What needs to be done – Where an entry below contains an image, skip the image and copy the rest exactly.

───── Supplied records ─────

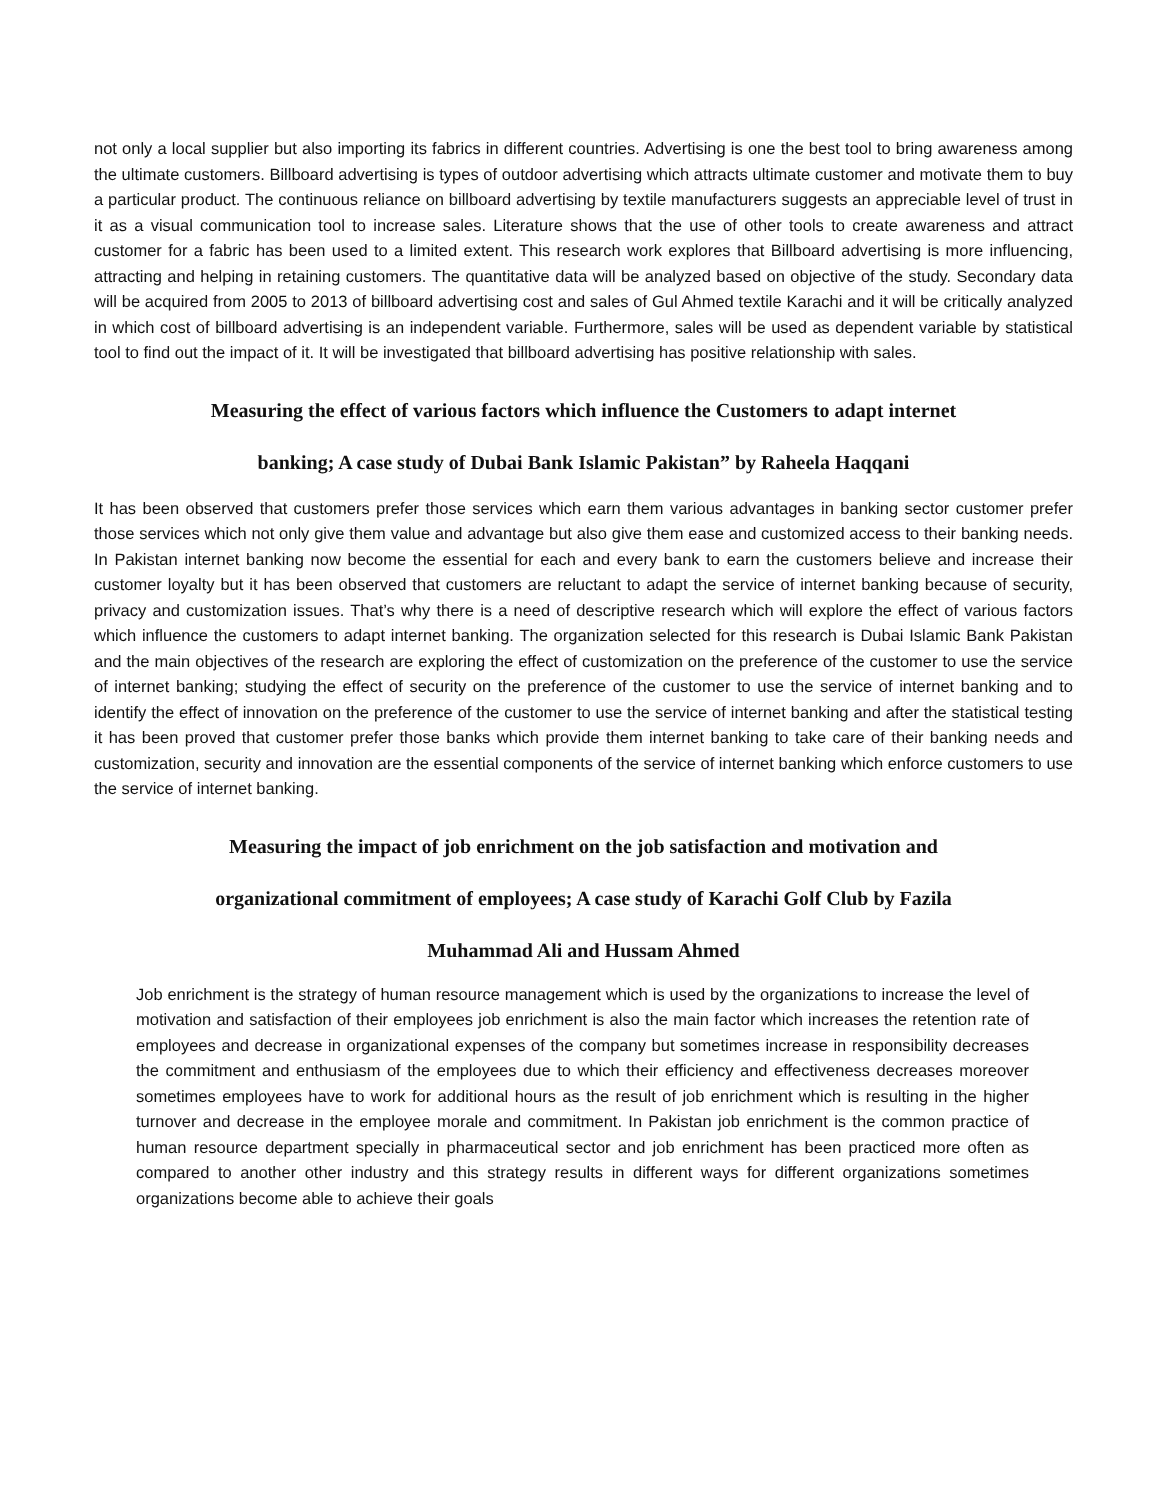not only a local supplier but also importing its fabrics in different countries. Advertising is one the best tool to bring awareness among the ultimate customers. Billboard advertising is types of outdoor advertising which attracts ultimate customer and motivate them to buy a particular product. The continuous reliance on billboard advertising by textile manufacturers suggests an appreciable level of trust in it as a visual communication tool to increase sales. Literature shows that the use of other tools to create awareness and attract customer for a fabric has been used to a limited extent. This research work explores that Billboard advertising is more influencing, attracting and helping in retaining customers. The quantitative data will be analyzed based on objective of the study. Secondary data will be acquired from 2005 to 2013 of billboard advertising cost and sales of Gul Ahmed textile Karachi and it will be critically analyzed in which cost of billboard advertising is an independent variable. Furthermore, sales will be used as dependent variable by statistical tool to find out the impact of it. It will be investigated that billboard advertising has positive relationship with sales.
Measuring the effect of various factors which influence the Customers to adapt internet
banking; A case study of Dubai Bank Islamic Pakistan” by Raheela Haqqani
It has been observed that customers prefer those services which earn them various advantages in banking sector customer prefer those services which not only give them value and advantage but also give them ease and customized access to their banking needs. In Pakistan internet banking now become the essential for each and every bank to earn the customers believe and increase their customer loyalty but it has been observed that customers are reluctant to adapt the service of internet banking because of security, privacy and customization issues. That’s why there is a need of descriptive research which will explore the effect of various factors which influence the customers to adapt internet banking. The organization selected for this research is Dubai Islamic Bank Pakistan and the main objectives of the research are exploring the effect of customization on the preference of the customer to use the service of internet banking; studying the effect of security on the preference of the customer to use the service of internet banking and to identify the effect of innovation on the preference of the customer to use the service of internet banking and after the statistical testing it has been proved that customer prefer those banks which provide them internet banking to take care of their banking needs and customization, security and innovation are the essential components of the service of internet banking which enforce customers to use the service of internet banking.
Measuring the impact of job enrichment on the job satisfaction and motivation and
organizational commitment of employees; A case study of Karachi Golf Club by Fazila
Muhammad Ali and Hussam Ahmed
Job enrichment is the strategy of human resource management which is used by the organizations to increase the level of motivation and satisfaction of their employees job enrichment is also the main factor which increases the retention rate of employees and decrease in organizational expenses of the company but sometimes increase in responsibility decreases the commitment and enthusiasm of the employees due to which their efficiency and effectiveness decreases moreover sometimes employees have to work for additional hours as the result of job enrichment which is resulting in the higher turnover and decrease in the employee morale and commitment. In Pakistan job enrichment is the common practice of human resource department specially in pharmaceutical sector and job enrichment has been practiced more often as compared to another other industry and this strategy results in different ways for different organizations sometimes organizations become able to achieve their goals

─────

Answer section –
not only a local supplier but also importing its fabrics in different countries. Advertising is one the best tool to bring awareness among the ultimate customers. Billboard advertising is types of outdoor advertising which attracts ultimate customer and motivate them to buy a particular product. The continuous reliance on billboard advertising by textile manufacturers suggests an appreciable level of trust in it as a visual communication tool to increase sales. Literature shows that the use of other tools to create awareness and attract customer for a fabric has been used to a limited extent. This research work explores that Billboard advertising is more influencing, attracting and helping in retaining customers. The quantitative data will be analyzed based on objective of the study. Secondary data will be acquired from 2005 to 2013 of billboard advertising cost and sales of Gul Ahmed textile Karachi and it will be critically analyzed in which cost of billboard advertising is an independent variable. Furthermore, sales will be used as dependent variable by statistical tool to find out the impact of it. It will be investigated that billboard advertising has positive relationship with sales.
Measuring the effect of various factors which influence the Customers to adapt internet
banking; A case study of Dubai Bank Islamic Pakistan” by Raheela Haqqani
It has been observed that customers prefer those services which earn them various advantages in banking sector customer prefer those services which not only give them value and advantage but also give them ease and customized access to their banking needs. In Pakistan internet banking now become the essential for each and every bank to earn the customers believe and increase their customer loyalty but it has been observed that customers are reluctant to adapt the service of internet banking because of security, privacy and customization issues. That’s why there is a need of descriptive research which will explore the effect of various factors which influence the customers to adapt internet banking. The organization selected for this research is Dubai Islamic Bank Pakistan and the main objectives of the research are exploring the effect of customization on the preference of the customer to use the service of internet banking; studying the effect of security on the preference of the customer to use the service of internet banking and to identify the effect of innovation on the preference of the customer to use the service of internet banking and after the statistical testing it has been proved that customer prefer those banks which provide them internet banking to take care of their banking needs and customization, security and innovation are the essential components of the service of internet banking which enforce customers to use the service of internet banking.
Measuring the impact of job enrichment on the job satisfaction and motivation and
organizational commitment of employees; A case study of Karachi Golf Club by Fazila
Muhammad Ali and Hussam Ahmed
Job enrichment is the strategy of human resource management which is used by the organizations to increase the level of motivation and satisfaction of their employees job enrichment is also the main factor which increases the retention rate of employees and decrease in organizational expenses of the company but sometimes increase in responsibility decreases the commitment and enthusiasm of the employees due to which their efficiency and effectiveness decreases moreover sometimes employees have to work for additional hours as the result of job enrichment which is resulting in the higher turnover and decrease in the employee morale and commitment. In Pakistan job enrichment is the common practice of human resource department specially in pharmaceutical sector and job enrichment has been practiced more often as compared to another other industry and this strategy results in different ways for different organizations sometimes organizations become able to achieve their goals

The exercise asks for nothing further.